§ PROBLEM DETAILS:
Write out, word for word and with no pictures, each line below from the one containing "posters, prints, and press materials." through the one containing "We aren’t born", both included, and no other line.

§ AVAILABLE RECORDS:
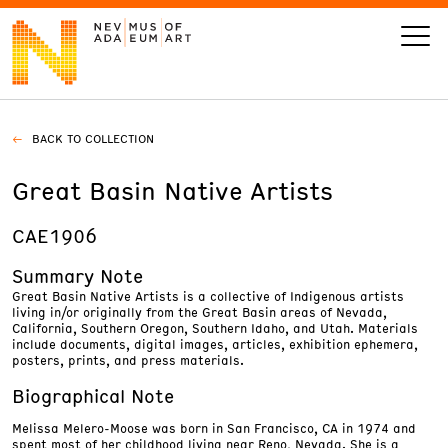
BACK TO COLLECTION
VISIT
Great Basin Native Artists
ART
CAE1906
LEARN
Summary Note
Great Basin Native Artists is a collective of Indigenous artists
living in/or originally from the Great Basin areas of Nevada,
GIVE
California, Southern Oregon, Southern Idaho, and Utah. Materials
include documents, digital images, articles, exhibition ephemera,
posters, prints, and press materials.
Biographical Note
Event
Today’s Hours
Melissa Melero-Moose was born in San Francisco, CA in 1974 and
Calendar
10 am - 6 pm
spent most of her childhood living near Reno, Nevada. She is a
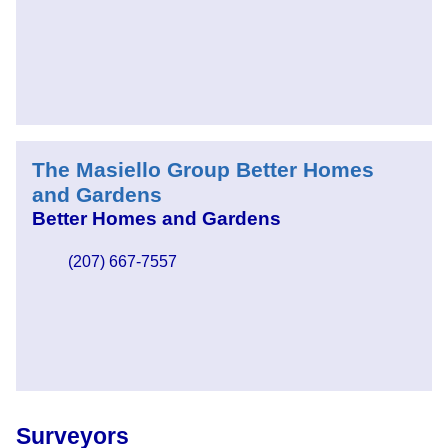
The Masiello Group Better Homes
and Gardens
Better Homes and Gardens
(207) 667-7557
Surveyors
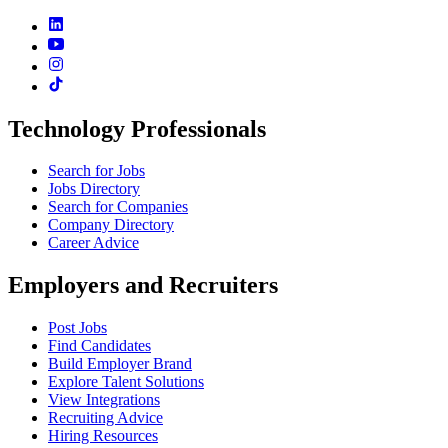
Technology Professionals
Search for Jobs
Jobs Directory
Search for Companies
Company Directory
Career Advice
Employers and Recruiters
Post Jobs
Find Candidates
Build Employer Brand
Explore Talent Solutions
View Integrations
Recruiting Advice
Hiring Resources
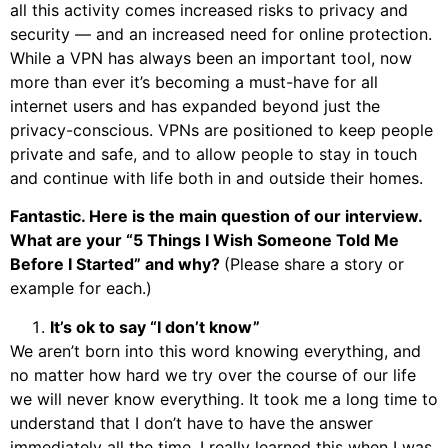
all this activity comes increased risks to privacy and
security — and an increased need for online protection.
While a VPN has always been an important tool, now
more than ever it’s becoming a must-have for all
internet users and has expanded beyond just the
privacy-conscious. VPNs are positioned to keep people
private and safe, and to allow people to stay in touch
and continue with life both in and outside their homes.
Fantastic. Here is the main question of our interview.
What are your “5 Things I Wish Someone Told Me
Before I Started” and why?
(Please share a story or
example for each.)
It’s ok to say “I don’t know”
We aren’t born into this word knowing everything, and
no matter how hard we try over the course of our life
we will never know everything. It took me a long time to
understand that I don’t have to have the answer
immediately all the time. I really learned this when I was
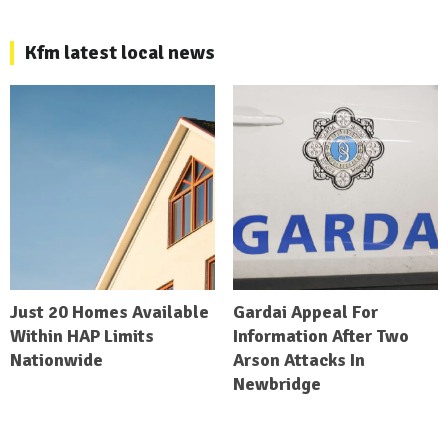
Kfm latest local news
Just 20 Homes Available
Gardai Appeal For
Within HAP Limits
Information After Two
Nationwide
Arson Attacks In
Newbridge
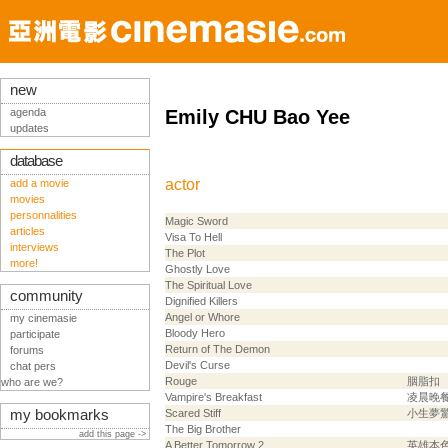
new
agenda
Emily CHU Bao Yee
updates
database
actor
add a movie
movies
personnalities
Magic Sword
articles
Visa To Hell
interviews
The Plot
more!
Ghostly Love
The Spiritual Love
community
Dignified Killers
Angel or Whore
my cinemasie
Bloody Hero
participate
Return of The Demon
forums
Devil's Curse
chat pers
Rouge
胭脂扣
who are we?
Vampire's Breakfast
凌晨晚
my bookmarks
Scared Stiff
小生夢
The Big Brother
add this page ->
A Better Tomorrow 2
英雄本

§ FINISHED TASK:
posters, prints, and press materials.
Biographical Note
Event
Today’s Hours
Melissa Melero-Moose was born in San Francisco, CA in 1974 and
Calendar
10 am - 6 pm
spent most of her childhood living near Reno, Nevada. She is a
The Masiello Group Better Homes
and Gardens
Better Homes and Gardens
(207) 667-7557
Surveyors
Technology Professionals
Search for Jobs
Jobs Directory
Search for Companies
Company Directory
Career Advice
Employers and Recruiters
Post Jobs
Find Candidates
Build Employer Brand
Explore Talent Solutions
View Integrations
Recruiting Advice
Hiring Resources
all this activity comes increased risks to privacy and
security — and an increased need for online protection.
While a VPN has always been an important tool, now
more than ever it’s becoming a must-have for all
internet users and has expanded beyond just the
privacy-conscious. VPNs are positioned to keep people
private and safe, and to allow people to stay in touch
and continue with life both in and outside their homes.
Fantastic. Here is the main question of our interview.
What are your “5 Things I Wish Someone Told Me
Before I Started” and why?
(Please share a story or
example for each.)
It’s ok to say “I don’t know”
We aren’t born into this word knowing everything, and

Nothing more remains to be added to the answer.